Caffeine and p-synephrine are substances usually included in commercially available products for weight loss because of their purported thermogenic effects. However, scientific information is lacking about the effects of combining these substances on substrate oxidation during exercise. The purpose of this investigation was to determine the isolated and combined effects of p-synephrine and caffeine on fat oxidation rate during exercise.Methods
In a double-blind randomized experiment, 13 healthy subjects participated in four experimental trials after the ingestion of a capsule containing a placebo, 3 mg·kg−1 of caffeine, 3 mg·kg−1 of p-synephrine, or the combination of these doses of caffeine and p-synephrine.
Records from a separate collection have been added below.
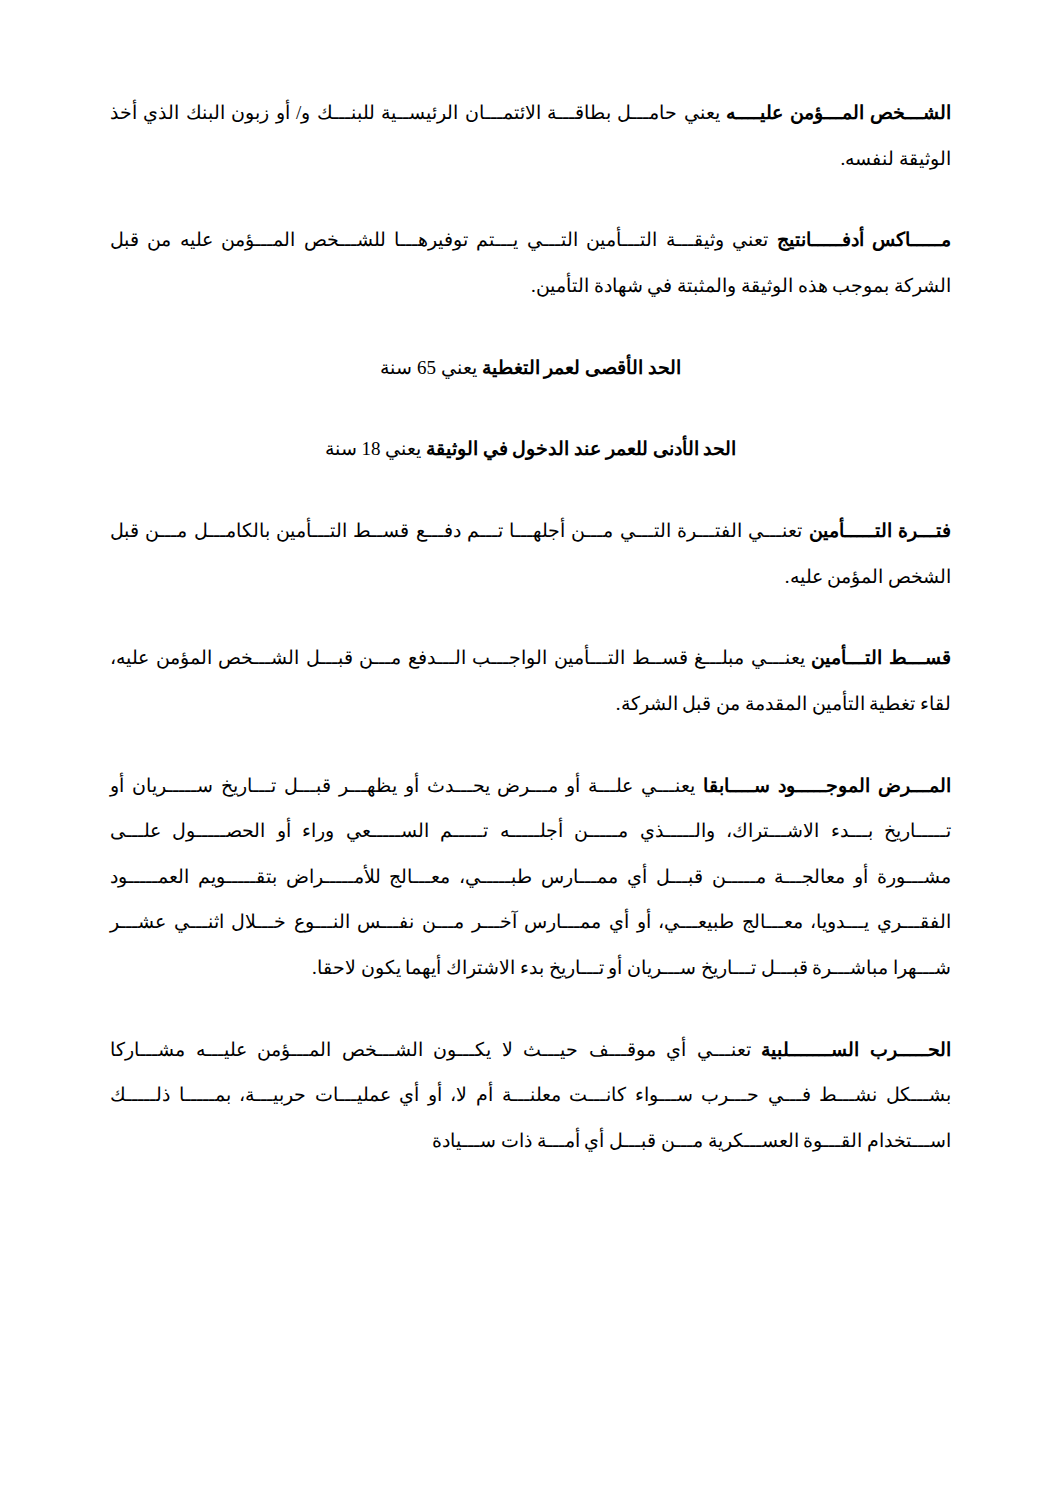الشـــخص المـــؤمن عليــــه يعني حامـــل بطاقـــة الائتمـــان الرئيســية للبنـــك و/ أو زبون البنك الذي أخذ الوثيقة لنفسه.
مـــــاكس أدفـــــانتيج تعني وثيقـــة التـــأمين التـــي يـــتم توفيرهـــا للشـــخص المـــؤمن عليه من قبل الشركة بموجب هذه الوثيقة والمثبتة في شهادة التأمين.
الحد الأقصى لعمر التغطية يعني 65 سنة
الحد الأدنى للعمر عند الدخول في الوثيقة يعني 18 سنة
فتـــرة التـــــأمين تعنـــي الفتـــرة التـــي مـــن أجلهـــا تـــم دفـــع قســط التـــأمين بالكامـــل مـــن قبل الشخص المؤمن عليه.
قســـط التـــأمين يعنـــي مبلـــغ قســط التـــأمين الواجـــب الـــدفع مـــن قبـــل الشـــخص المؤمن عليه، لقاء تغطية التأمين المقدمة من قبل الشركة.
المـــرض الموجـــــود ســــابقا يعنـــي علـــة أو مـــرض يحـــدث أو يظهـــر قبـــل تـــاريخ ســـــريان أو تـــــاريخ بـــدء الاشـــتراك، والـــــذي مـــــن أجلـــــه تـــــم الســـــعي وراء أو الحصـــــول علـــى مشـــورة أو معالجـــة مـــــن قبـــل أي ممـــارس طبـــــي، معـــالج للأمـــــراض بتقـــــويم العمـــــود الفقـــري يـــدويا، معـــالج طبيعـــي، أو أي ممـــارس آخـــر مـــن نفـــس النـــوع خـــلال اثنـــي عشـــر شـــهرا مباشـــرة قبـــل تـــاريخ ســـريان أو تـــاريخ بدء الاشتراك أيهما يكون لاحقا.
الحـــــرب الســـــــلبية تعنـــي أي موقـــف حيـــث لا يكـــون الشـــخص المـــؤمن عليـــه مشـــاركا بشـــكل نشـــط فـــي حـــرب ســـواء كانـــت معلنـــة أم لا، أو أي عمليـــات حربيـــة، بمـــــا ذلـــــك اســـتخدام القـــوة العســـكرية مـــن قبـــل أي أمـــة ذات ســـيادة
Energy expenditure and substrate oxidation rates were measured by indirect calorimetry during a cycle ergometer ramp test from 30% to 90% of V˙O2max.Results
In comparison with the placebo, the ingestion of caffeine, p-synephrine, or p-synephrine + caffeine did not alter total energy expenditure or heart rate during the whole exercise test. However, the ingestion of caffeine (0.44 ± 0.15 g·min−1, P = 0.03), p-synephrine (0.43 ± 0.19 g·min−1, P < 0.01), and p-synephrine + caffeine (0.45 ± 0.15 g·min−1, P = 0.02) increased the maximal rate of fat oxidation during exercise when compared with the placebo (0.30 ± 0.12 g·min−1). The exercise intensity that elicited maximal fat oxidation was similar in all trials (~46.2% ± 10.2% of V˙O2max).Conclusion
Caffeine, p-synephrine, and p-synephrine + caffeine increased the maximal rate of fat oxidation during exercise compared with a placebo, without modifying energy expenditure or heart rate. However, the coingestion of p-synephrine and caffeine did not present an additive effect to further increase fat oxidation during exercise.